Alibaba Jual 5 Produk Indonesia Mulai 11 November

Alibaba Jual 5 Produk Indonesia Mulai 11 November
Ilustrasi Alibaba Group, perusahaan raksasa internet asal Tiongkok ( Foto: Istimewa )
Nasori / FER Sabtu, 13 Oktober 2018 | 15:25 WIB

Nusa Dua - Alibaba, raksasa perusahaan e-commerce Tiongkok, akan menjual lima produk Indonesia mulai 11 November mendatang di situs jual belinya. Lima produk tersebut adalah mi instan produksi Indofood, kue kering (cracker), wafer keju (Richeese Nabati), krupuk udang, dan sarang burung walet.

Menteri Perindustrian (Menperin), Airlangga Hartarto, mengatakan, 11 November dipilih karena tanggal itu merupakan momen hari belanja (shopping day) terbesar di Tiongkok, yang disebut dengan nama Single Day.
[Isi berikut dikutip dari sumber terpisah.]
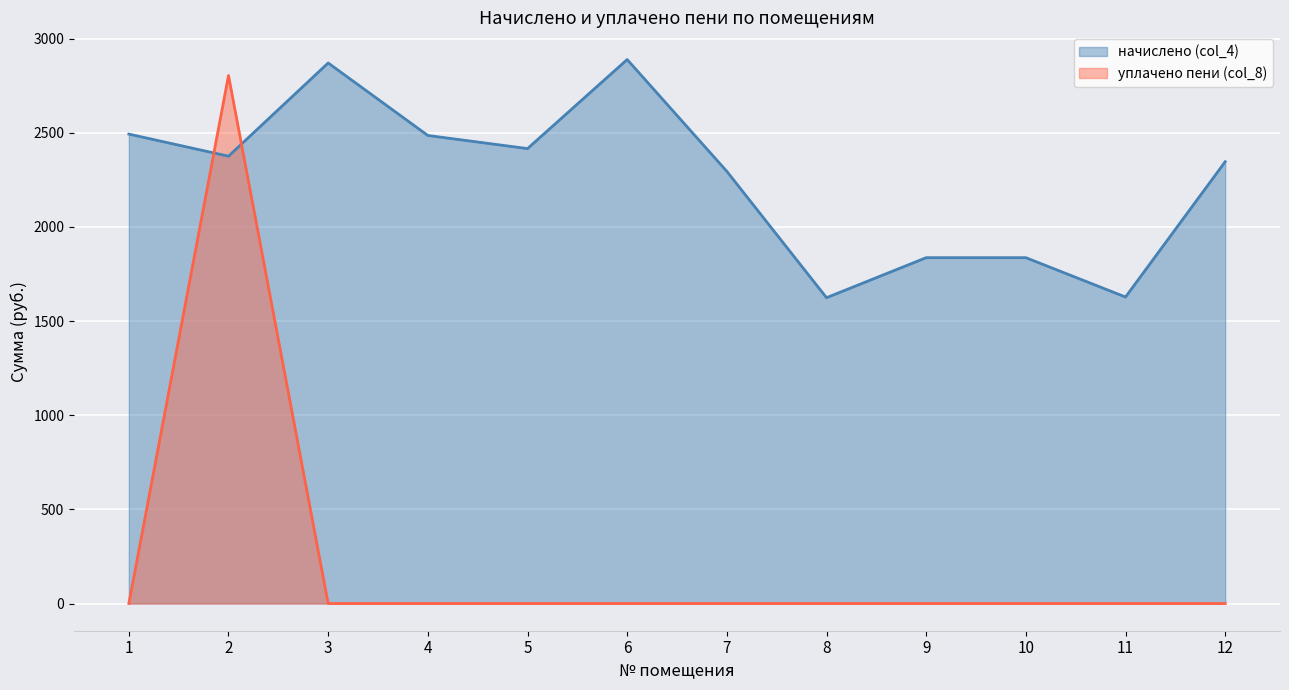

The value of начислено (col_4) at 4 is 3391.2. True or false?

False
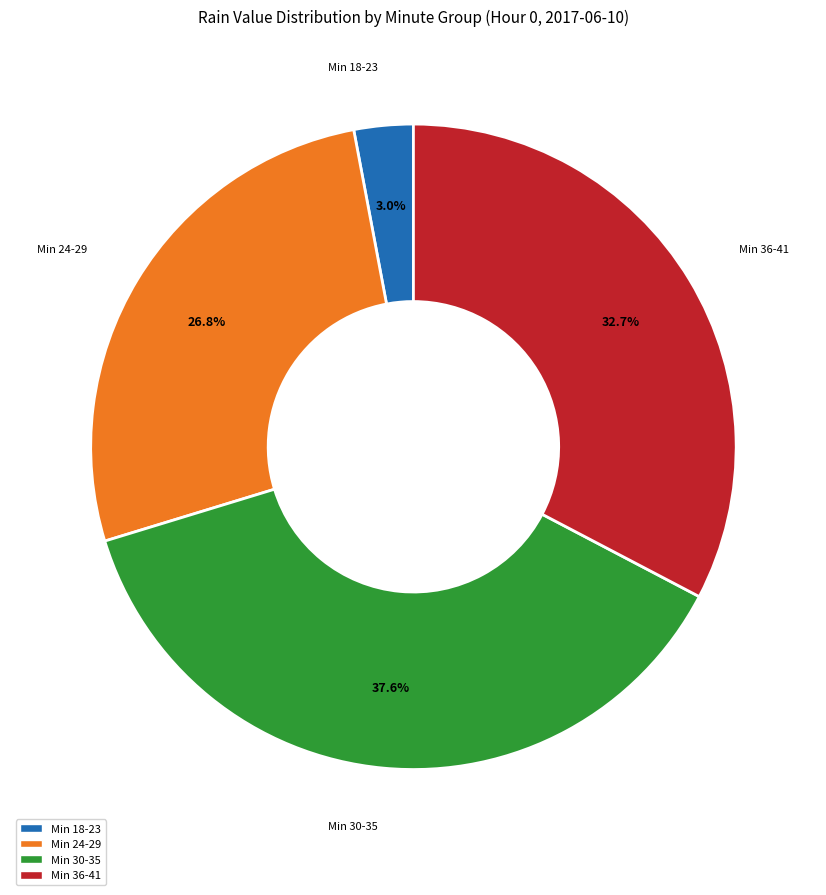

Rank the categories by value from lowest to highest.

Min 18-23, Min 24-29, Min 36-41, Min 30-35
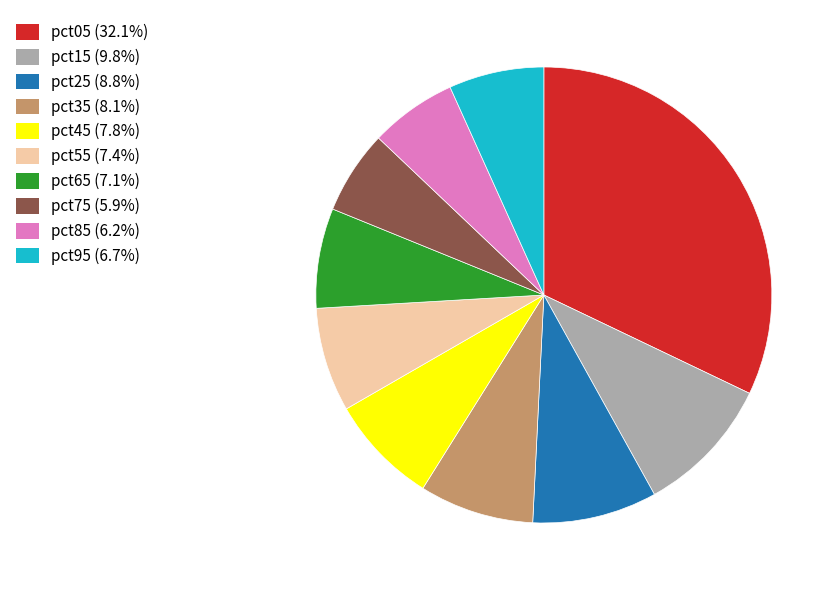

The pct85 slice represents 6% of the pie. True or false?

True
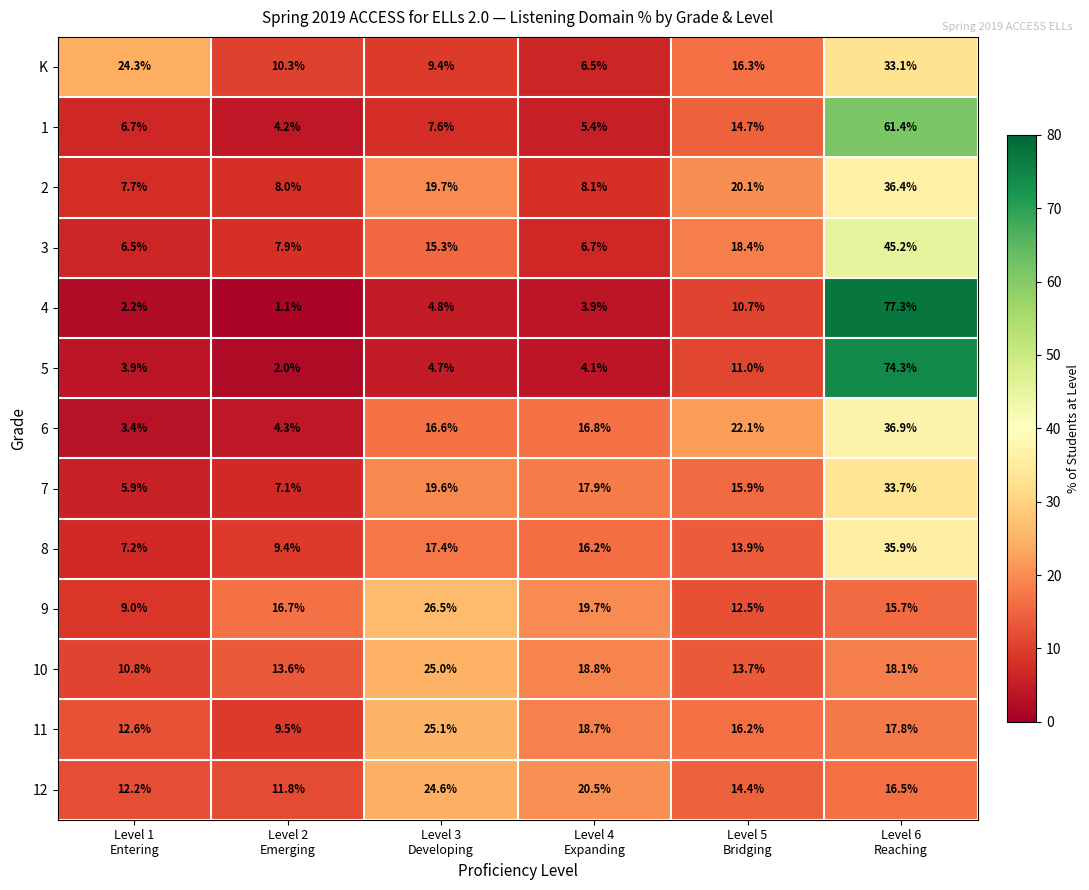

What is the greatest value displayed?

77.3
Pada hari itu, Alibaba gencar menawarkan produk-produk berkualitas tinggi yang memberi diskon besar.

"Kami melihat lima produk ini dan sudah dibahas dengan Alibaba. Alibaba melihat broduk ini produk yang sudah siap," ujar Airlangga usai bertemua dengan pemilik Alibaba, Jack Ma, di sela Pertemuan Tahunan IMF-Bank Dunia di Nusa Dua, Bali, Sabtu (13/10).

Di antara kriteria yang menjadi dasar pemilihat produk tersebut adalah selain permintaan di Tiongkok yang cukup tinggi, juga siap memenuhi permintaan yang besar (unlimited order). "Jadi, berapa pun permintaan bisa di-supply," kata dia.

Airlangga mengungkapkan, kelima produk itu semuanya memiliki target pasar (market) di Tiongkok. "Dalam double eleven (11/11) tersebut, lima produk Indonesia ini akan di promosikan Alibaba mulai awal November. Nanti juga ada pidato presentasi dari Presiden Jokowi (Joko Widodo)yang terkait dengan produk," ujar dia.

Meski menurut Jack Ma pemasaran kelima produk itu masih dalam tataran uji coba, menurut Airlangga, ini merupakan kesempatan uji pasar yang baik bagi Indonesia. "Jadi, bagi Alibaba mulai melihat produk Indonesia dan bagi Indonesia bagaimana produk kita masuk ke Tiongkok," tandas dia.

Saat ini, kata Airlangga, barang-barang yang akan dipasarkan tersebut sudah siap di Tiongkok, karena pengiriman tidak bisa nunggu terlalu lama. "Logistik sudah siap di sana, barang sudah di sana. Semua dilakukan secara online, tapi barang dikirim secara offline," pungkas dia.

Sebagai tambahan informasi, Jack Ma tercatat sebagai salah satu penasehat internasional Presiden Jokowi untuk peta jalan (road map) e-commerce Indonesia. Pendiri Alibaba Group juga merupakan orang terkaya kedua di Tiongkok.